[TEXT SHOWN — start]
From the side, the vista is much busier, although geometrically consistent. A strong wedge influence flares character lines and surface planes from the pinched-down front end rearward to a tall, chopped off, stubby tail rendered even more awkward by a pouting, bulbous rear bumper. Matte black B-pillars and C-pillars play down the height of the glasshouse. Side mirrors attach to the lower half of small, wind-wing-shaped quarter windows. Body-color, full-round handles bridge concave circles in the doors. A gentle bulge crossing the doors' lower extremities ties together the blistered fenders. The slots for the sliding side doors scar the flanks. The optional side sill extensions create a ground-effect look that somehow works, giving the perspective a more complete, more finished touch.

At the rear, the clear-lens taillight housings maintain their basic shape, but the lights themselves are now LEDs. The liftgate extends well into the rear bumper, removing some visual mass from the back end, as well as easing loading with a low cargo floor. The rear window is fixed. We would prefer an opening rear window to ease loading of items such as groceries. The optional spoiler drags the roofline back and out above the rear window, adding a bit of edginess to the Mazda5's mostly egg-shaped rear outline.

2008 Mazda 5
Interior Features

Other than the packaging, there's nothing special, or unique, about the interior of the Mazda5. This isn't to discount the packaging. Making room for six in a vehicle casting a smaller shadow than the company's five-passenger, Mazda6 sedan is no small achievement. But beyond this, the interior is in line with what's to be expected of a vehicle in the Mazda5's price range.

The dashboard looks like something you'd see in a minivan, with broad reaches of quality plastic spreading far forward beneath the sharply raked windshield. Symmetrical right and left panels belie the Mazda5's international character, as it's easily re-cobbled for right-hand drive countries. The look is sleek and high tech, but with an odd-looking indentation splitting the upper and lower halves of the dash. Air vents shutter like window blinds if the cool or warm air gets to be too much. Metallic-look plastic trims the center stack, shift console and front door handles. The instrument cluster is pleasantly basic, with eye-catching contrasts between the speedometer and supporting gauges. Equally pleasant surprises for a car in this class are the steering wheel-mounted controls for audio and cruise settings.
[TEXT SHOWN — finish]
[ENTRIES SUPPLIED — start]
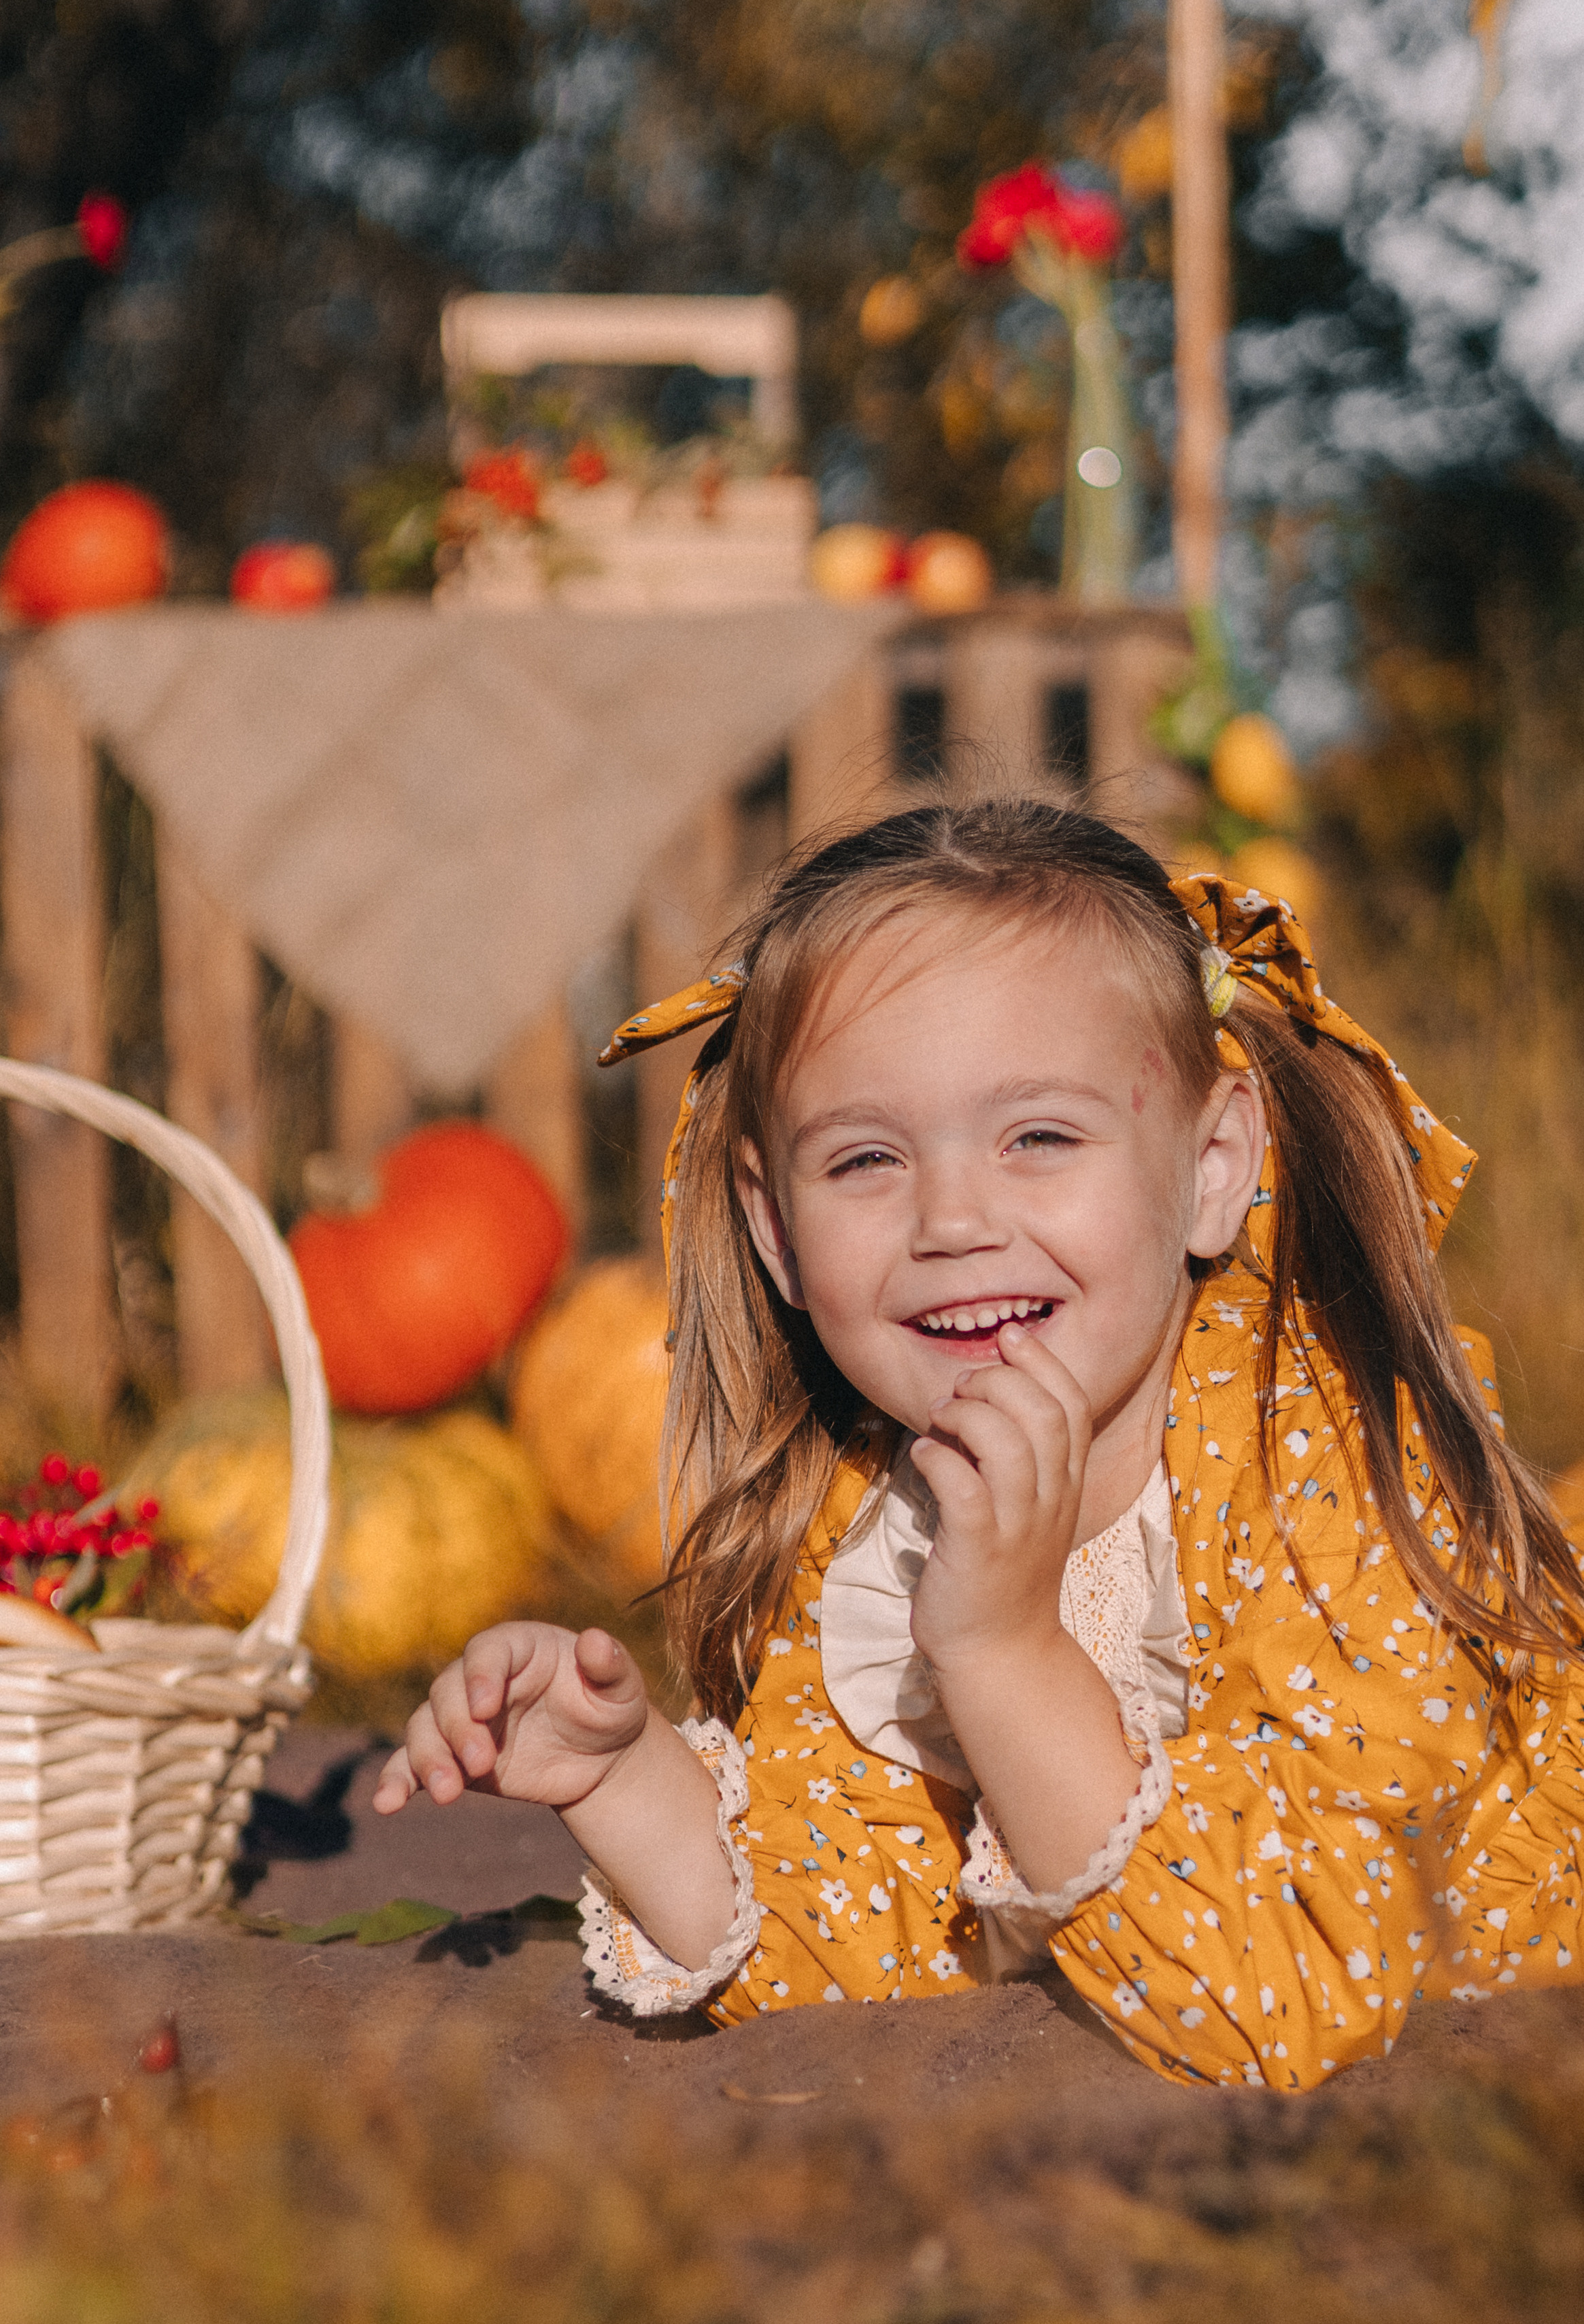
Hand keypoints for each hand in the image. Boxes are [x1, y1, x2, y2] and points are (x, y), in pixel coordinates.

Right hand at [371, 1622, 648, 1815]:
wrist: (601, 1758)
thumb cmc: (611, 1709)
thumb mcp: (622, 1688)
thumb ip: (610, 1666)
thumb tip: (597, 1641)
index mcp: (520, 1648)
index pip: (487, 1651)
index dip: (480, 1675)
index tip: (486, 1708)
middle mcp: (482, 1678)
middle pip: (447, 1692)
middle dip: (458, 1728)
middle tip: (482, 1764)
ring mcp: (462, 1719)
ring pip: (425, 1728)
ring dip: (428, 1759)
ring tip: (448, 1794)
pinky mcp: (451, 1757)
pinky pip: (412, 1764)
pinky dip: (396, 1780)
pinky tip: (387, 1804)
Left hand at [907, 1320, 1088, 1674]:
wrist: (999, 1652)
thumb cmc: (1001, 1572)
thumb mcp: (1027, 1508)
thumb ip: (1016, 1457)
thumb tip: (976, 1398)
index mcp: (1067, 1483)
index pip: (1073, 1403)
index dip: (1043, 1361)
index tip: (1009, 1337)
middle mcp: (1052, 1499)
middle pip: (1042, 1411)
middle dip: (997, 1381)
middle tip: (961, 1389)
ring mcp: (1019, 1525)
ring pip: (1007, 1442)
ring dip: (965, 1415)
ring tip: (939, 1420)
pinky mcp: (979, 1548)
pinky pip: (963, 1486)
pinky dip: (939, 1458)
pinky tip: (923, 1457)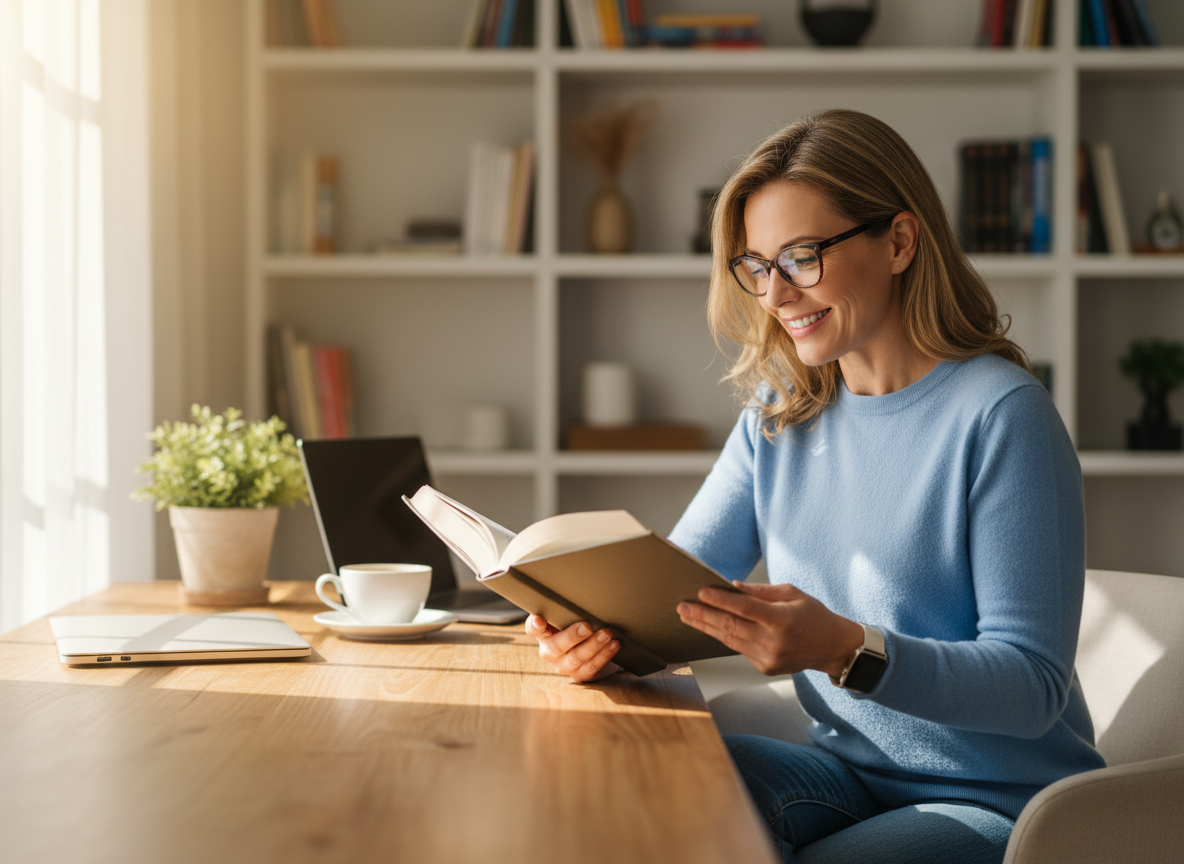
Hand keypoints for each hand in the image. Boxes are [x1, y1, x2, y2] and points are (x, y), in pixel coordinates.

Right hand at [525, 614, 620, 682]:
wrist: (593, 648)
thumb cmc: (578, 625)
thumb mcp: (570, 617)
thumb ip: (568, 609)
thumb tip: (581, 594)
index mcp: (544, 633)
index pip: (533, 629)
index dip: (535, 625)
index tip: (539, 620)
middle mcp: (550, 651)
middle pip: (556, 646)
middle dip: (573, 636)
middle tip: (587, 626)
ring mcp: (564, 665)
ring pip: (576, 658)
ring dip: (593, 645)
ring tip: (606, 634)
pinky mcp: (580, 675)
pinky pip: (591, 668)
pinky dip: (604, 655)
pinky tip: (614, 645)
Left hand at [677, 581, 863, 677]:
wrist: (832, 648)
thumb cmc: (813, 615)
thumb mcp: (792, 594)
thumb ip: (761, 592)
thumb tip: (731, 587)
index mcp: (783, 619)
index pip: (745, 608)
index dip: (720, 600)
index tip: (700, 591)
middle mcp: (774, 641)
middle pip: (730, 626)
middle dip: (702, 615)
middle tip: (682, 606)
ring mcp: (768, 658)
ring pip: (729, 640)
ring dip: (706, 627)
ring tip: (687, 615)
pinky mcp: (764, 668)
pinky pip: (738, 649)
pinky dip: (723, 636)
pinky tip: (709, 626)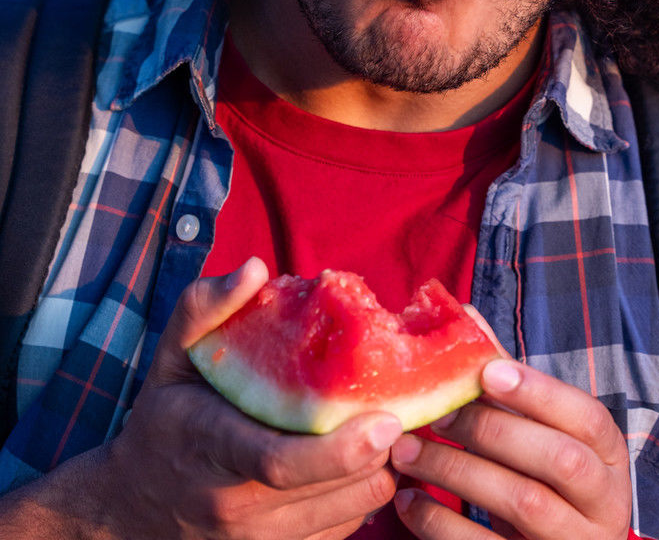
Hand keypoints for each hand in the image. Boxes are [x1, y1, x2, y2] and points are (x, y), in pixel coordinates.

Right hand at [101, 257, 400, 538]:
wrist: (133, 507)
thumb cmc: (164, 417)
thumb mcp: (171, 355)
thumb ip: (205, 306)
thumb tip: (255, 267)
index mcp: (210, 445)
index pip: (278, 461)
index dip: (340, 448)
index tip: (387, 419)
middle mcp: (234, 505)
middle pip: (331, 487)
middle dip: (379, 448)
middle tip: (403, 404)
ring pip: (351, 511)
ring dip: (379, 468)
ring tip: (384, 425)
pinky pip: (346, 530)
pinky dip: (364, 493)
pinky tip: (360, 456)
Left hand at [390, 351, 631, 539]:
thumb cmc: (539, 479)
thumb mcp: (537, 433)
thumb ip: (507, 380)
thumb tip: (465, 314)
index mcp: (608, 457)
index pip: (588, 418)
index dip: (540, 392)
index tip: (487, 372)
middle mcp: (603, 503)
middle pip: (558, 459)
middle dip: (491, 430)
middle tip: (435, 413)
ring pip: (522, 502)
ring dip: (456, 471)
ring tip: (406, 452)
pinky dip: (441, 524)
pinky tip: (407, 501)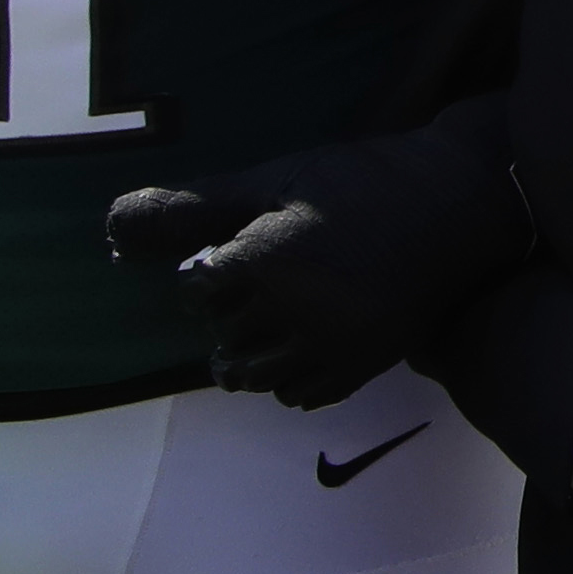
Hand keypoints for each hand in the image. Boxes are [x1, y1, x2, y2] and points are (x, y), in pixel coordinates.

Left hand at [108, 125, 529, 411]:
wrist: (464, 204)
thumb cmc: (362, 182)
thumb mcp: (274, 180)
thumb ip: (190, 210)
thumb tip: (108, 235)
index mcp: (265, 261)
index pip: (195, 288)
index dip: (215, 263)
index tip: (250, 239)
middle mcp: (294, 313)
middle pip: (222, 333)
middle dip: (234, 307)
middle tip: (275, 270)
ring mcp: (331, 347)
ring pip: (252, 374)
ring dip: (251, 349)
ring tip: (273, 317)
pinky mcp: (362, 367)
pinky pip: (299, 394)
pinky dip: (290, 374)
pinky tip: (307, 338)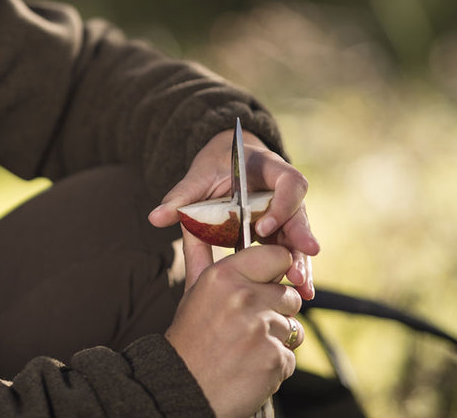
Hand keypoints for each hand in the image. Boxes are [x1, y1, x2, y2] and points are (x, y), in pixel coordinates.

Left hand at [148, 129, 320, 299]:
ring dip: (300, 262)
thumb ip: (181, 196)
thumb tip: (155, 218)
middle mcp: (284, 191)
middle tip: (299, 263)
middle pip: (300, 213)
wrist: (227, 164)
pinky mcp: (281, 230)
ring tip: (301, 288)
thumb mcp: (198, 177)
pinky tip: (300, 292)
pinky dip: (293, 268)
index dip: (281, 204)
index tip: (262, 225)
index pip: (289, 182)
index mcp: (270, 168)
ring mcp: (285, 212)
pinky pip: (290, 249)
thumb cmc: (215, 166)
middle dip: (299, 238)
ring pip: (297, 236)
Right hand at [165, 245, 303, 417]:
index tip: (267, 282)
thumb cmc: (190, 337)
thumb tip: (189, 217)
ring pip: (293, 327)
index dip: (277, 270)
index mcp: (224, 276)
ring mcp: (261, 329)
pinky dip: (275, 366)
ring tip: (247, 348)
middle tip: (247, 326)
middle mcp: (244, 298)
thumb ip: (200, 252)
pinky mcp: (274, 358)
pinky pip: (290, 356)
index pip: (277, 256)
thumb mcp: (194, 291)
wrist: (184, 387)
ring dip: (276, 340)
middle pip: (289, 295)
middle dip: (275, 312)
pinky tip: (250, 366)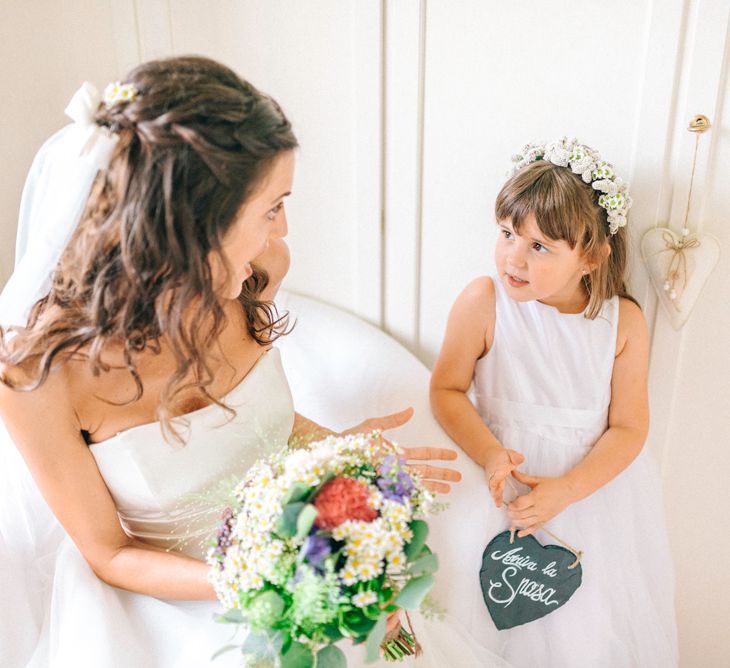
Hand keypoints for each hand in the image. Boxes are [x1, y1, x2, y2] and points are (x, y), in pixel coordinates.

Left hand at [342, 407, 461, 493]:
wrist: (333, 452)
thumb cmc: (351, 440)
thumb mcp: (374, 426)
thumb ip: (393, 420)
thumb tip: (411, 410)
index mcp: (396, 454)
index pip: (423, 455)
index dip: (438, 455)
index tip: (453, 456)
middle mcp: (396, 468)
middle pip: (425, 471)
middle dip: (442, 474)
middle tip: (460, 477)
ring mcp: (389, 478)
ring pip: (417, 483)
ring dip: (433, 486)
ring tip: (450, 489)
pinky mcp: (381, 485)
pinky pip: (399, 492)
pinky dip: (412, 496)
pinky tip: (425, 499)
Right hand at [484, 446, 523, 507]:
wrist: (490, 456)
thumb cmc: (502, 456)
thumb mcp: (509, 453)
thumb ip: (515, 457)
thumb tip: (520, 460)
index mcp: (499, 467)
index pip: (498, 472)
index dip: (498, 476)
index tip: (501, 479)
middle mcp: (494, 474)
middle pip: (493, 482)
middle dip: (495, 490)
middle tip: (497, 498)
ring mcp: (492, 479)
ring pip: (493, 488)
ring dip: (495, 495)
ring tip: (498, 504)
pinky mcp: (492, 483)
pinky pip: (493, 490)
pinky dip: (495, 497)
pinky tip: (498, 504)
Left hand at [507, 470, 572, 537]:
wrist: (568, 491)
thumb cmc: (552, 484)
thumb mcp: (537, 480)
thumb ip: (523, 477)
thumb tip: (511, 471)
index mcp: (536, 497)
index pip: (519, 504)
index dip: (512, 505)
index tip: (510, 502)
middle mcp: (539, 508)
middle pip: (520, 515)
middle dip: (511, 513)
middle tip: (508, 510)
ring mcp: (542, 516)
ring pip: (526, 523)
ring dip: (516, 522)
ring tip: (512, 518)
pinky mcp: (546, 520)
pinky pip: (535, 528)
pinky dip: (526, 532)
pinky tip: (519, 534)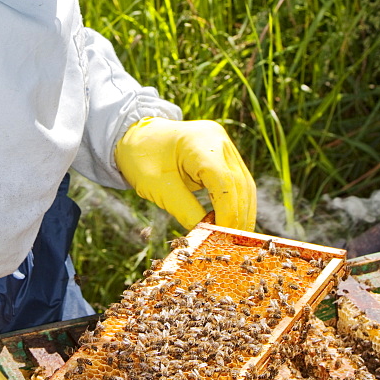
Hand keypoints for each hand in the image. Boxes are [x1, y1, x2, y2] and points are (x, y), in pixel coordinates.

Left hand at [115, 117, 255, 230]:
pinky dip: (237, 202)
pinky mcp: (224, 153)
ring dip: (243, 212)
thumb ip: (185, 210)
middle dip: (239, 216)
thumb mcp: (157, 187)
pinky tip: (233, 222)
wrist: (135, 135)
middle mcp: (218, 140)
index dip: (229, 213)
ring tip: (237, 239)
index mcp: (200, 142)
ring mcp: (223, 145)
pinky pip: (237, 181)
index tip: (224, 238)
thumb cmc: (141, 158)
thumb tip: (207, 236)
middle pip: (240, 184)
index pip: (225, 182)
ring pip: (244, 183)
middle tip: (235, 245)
[ENTRIES SUPPLIED — finish]
WORK REQUEST A -> According to the Mazda5 review, what do the side mirrors attach to?
WORK REQUEST B -> Do these statements agree with the Mazda5 review? Answer yes or no for each, quoting the deciding words. (i) The rear window can be opened. (ii) The dashboard has matching right and left panels. (iii) The Mazda5 is bigger than the Mazda6 sedan.
WORK REQUEST C -> List every part that the Mazda5 review says is trimmed with metallic-look plastic.

WRITTEN RESPONSE A -> The side mirrors attach to the lower half of small, wind-wing-shaped quarter windows.

WRITTEN RESPONSE B ->
(i) No: "The rear window is fixed."
(ii) Yes: "Symmetrical right and left panels belie the Mazda5's international character"
(iii) No: "a vehicle casting a smaller shadow than the company's five-passenger, Mazda6 sedan"

WRITTEN RESPONSE C ->
- center stack
- shift console
- front door handles